Figure 2 Institutional Flow Chart of a Flexible, Smart Energy System . (IGov)

The NY DSP is envisaged as the combined energy and system services, wires, local system operator and balancer, market facilitator and coordinator, and provider of last resort. It is the coordinating platform which brings together third-party providers of DER (which may also have their own platforms) which would sell their services (of all types) to customers (of all types) via new markets / platforms to create value for both customers and the system. Both providers of service, and buyers of them can choose to sell / buy locally (i.e. via a platform or through the DSP) or at the wholesale level. The DSP is to serve as a multi-way retail-level dispatcher to the grid (distribution and transmission) of both energy and system services, supplied not only by traditional power plants, but also by an expanded fleet of DER (defined as including end-use energy efficiency, demand response, distributed storage, and distributed generation).
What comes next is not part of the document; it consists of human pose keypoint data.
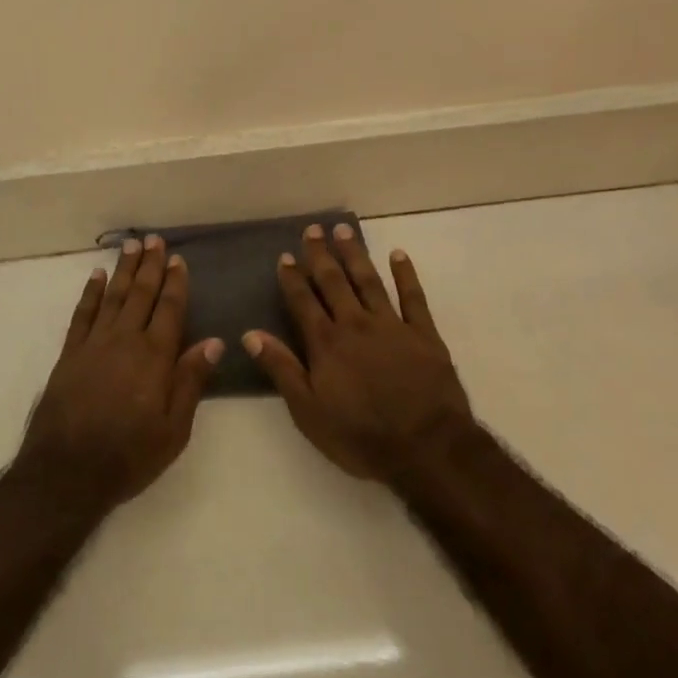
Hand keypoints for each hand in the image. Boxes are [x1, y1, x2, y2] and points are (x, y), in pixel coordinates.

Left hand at [19, 236, 222, 509]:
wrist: (66, 471)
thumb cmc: (128, 455)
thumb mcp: (173, 429)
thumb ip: (191, 381)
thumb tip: (214, 342)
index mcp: (154, 357)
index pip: (169, 309)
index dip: (175, 283)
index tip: (179, 259)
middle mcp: (125, 340)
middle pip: (141, 294)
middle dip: (150, 265)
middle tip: (154, 239)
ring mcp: (94, 344)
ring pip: (113, 296)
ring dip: (124, 270)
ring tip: (131, 245)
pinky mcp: (70, 353)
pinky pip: (83, 314)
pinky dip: (91, 292)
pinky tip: (97, 276)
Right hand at [244, 224, 473, 482]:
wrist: (426, 448)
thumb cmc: (361, 436)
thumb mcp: (308, 411)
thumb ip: (281, 369)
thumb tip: (251, 334)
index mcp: (326, 343)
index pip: (303, 302)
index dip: (293, 278)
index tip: (286, 255)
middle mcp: (356, 324)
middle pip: (334, 283)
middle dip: (322, 255)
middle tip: (314, 229)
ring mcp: (392, 326)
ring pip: (369, 281)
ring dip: (355, 254)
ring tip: (345, 230)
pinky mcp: (424, 334)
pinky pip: (413, 297)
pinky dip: (405, 275)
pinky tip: (398, 255)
The DSP should be the institution which understands the value of DER in their area. On the whole, the NY DSPs are expected to be facilitators and coordinators. If they want new services in their areas, then they should provide incentives, contracts or stimulate tariffs (and necessary data and analysis) to enable a third party to provide it. If customers want a service, then they would either buy that under a ‘normal’ market situation or they should approach the DSP to develop a market or a new means of providing the service. In this situation, capacity markets are unnecessary.

In principle, the DSP would be incentivized sufficiently so that it wants to enable these transactions (or non-wire alternatives) rather than add their own assets. The idea of the DSP is that the utility is to be regulated in a ‘new’ way so that it incentivizes new behaviors of the DSP itself, its customers and its service providers, thereby turning the current ‘passive’ distribution utilities into ‘active’ market facilitators and system coordinators. The first details of this are set out in the NY PSC Ratemaking Order. As explained in Blog 2, Utility revenue becomes primarily performance based and related to meeting desired outputs. This revenue in NYS comes from three main sources (two of them new): traditional cost of service, EAMs (which help meet State goals); and PSRs (from transactions) (please see the second blog in the series). For more details of EAMs please see an intro here, and a powerpoint presentation of the Ratemaking Order here.

Conclusion

There is a great deal of difference between a DSO or DSP function.

The traditional DSO version seems to us to be a very minimal step on from the current DNO function.

NYS has been central in creating the debate about the constituents of a future energy system, and the roles of current and future stakeholders. A DSP (whether NYS or that envisioned by IGov) is a new institution with a new role intended to be fit for purpose to meet the challenges of operating an energy system in a rapidly changing world.

The traditional DSO is very much business as usual – whereas the DSO described by Navigant is similar to the NYS DSP.

It is the function which matters – and we strongly argue that the DSP or the Navigant DSO is the way that GB utilities should develop – but it would be great if we can agree on a name so that confusion can be reduced.